During the Middle Ages, monasteries were organized according to strict hierarchical standards. Each aspect of monastery life had a monk assigned to supervise it. Aside from worshipping God, monks were charged with a variety of secular duties, such as care for the poor, hospitality, reproduction of bibles and other religious texts, display of relics for pilgrims, and performance of all chores necessary to maintain a self-sufficient environment.
The History Learning Site lists the following positions of responsibility as pertaining to most of the Catholic orders:
The abbot was the monk in charge of the monastery.
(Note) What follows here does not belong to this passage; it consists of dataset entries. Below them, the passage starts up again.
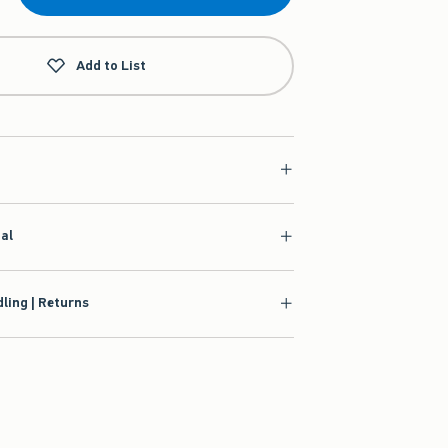
Add to List
ial
ling | Returns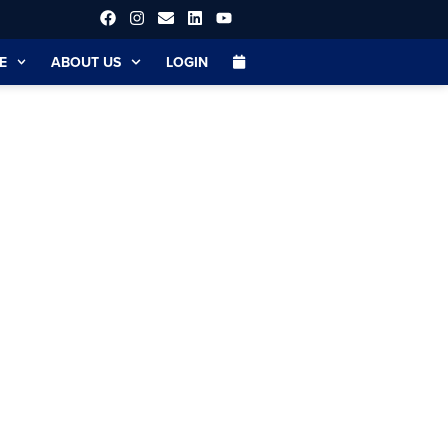
E
ABOUT US
LOGIN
Chosen in a secret ballot by his fellow monks, he was the one to demonstrate the highest level of learning and devotion. It was not unusual for a monk to be elected, who had demonstrated competence and leadership in one of the lesser positions of responsibility. This office was bestowed for life.
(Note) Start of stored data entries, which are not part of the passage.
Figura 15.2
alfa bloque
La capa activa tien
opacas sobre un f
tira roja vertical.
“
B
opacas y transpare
Express mentions the prior as the second-in-command of the abbot. He led the monastery when the abbot was traveling on church business, or incapacitated by illness or old age. Some of the larger monasteries also had a sub-prior, who was third in the chain of command.
The almoner was in charge of distributing alms. For this purpose, monasteries assigned an area or a building towards the periphery of the grounds, known as the almonry, usually set apart from the rest of the property. On Thursdays, it was the duty of the almoner and his staff to wash the feet of the poor who were present at the almonry.
The master of the scriptorium, the precentor decided which texts to copy. He was also in charge of quality control, and upkeep and expansion of the library.
The sacrist was responsible for the monastery’s relics and artifacts. These sacred items were exhibited to pilgrims and members of the community. A special surveillance area, or watching chamber, was set aside to give the sacrist the opportunity to keep a close eye on the display.
The hosteller’s duty was to care for guests of the monastery, who were given lodging in the guesthouse, an area set apart from the monks’ living quarters. These guests were usually pilgrims or travelers who had been surprised by bad weather or illness, or were kept from frequenting a wayside inn for other reasons.
The infirmarian was a man who tended to the sick or injured. He also ran the infirmary, a place where aging monks lived out their days, and severely ill friars were isolated from the rest of the community.
Put in charge of housekeeping, the chamberlain saw to it that the monastery was kept clean, fresh bed linens were provided, hot water for personal hygiene was available, and the monks’ habits were laundered and in good repair.
The cellarer was assigned the duty of overseeing food preparation and storage. Cooking, baking, and brewing were his main areas of responsibility. Depending on the size of the monastery, he could delegate some of his duties to other monks, who would run a specific area, such as the kitchen or the brew house, and be responsible to him.
Farming, masonry, carpentering, education, and other activities engaged in by the monks also had supervisors assigned to them, often subordinate to one of the main positions of responsibility.